Job item - Please copy out each line of the entries in which "МКОУ" appears.

Excerpted records -

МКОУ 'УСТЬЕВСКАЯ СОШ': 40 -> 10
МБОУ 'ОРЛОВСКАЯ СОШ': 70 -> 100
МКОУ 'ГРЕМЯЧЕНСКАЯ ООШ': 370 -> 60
---
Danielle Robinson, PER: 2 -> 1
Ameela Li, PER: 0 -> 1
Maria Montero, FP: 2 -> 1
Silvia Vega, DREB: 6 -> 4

Output -
МКОУ 'УСТЬЕВСКАЯ СОШ': 40 -> 10
МКОУ 'ГРЕМЯЧЕНСКАЯ ООШ': 370 -> 60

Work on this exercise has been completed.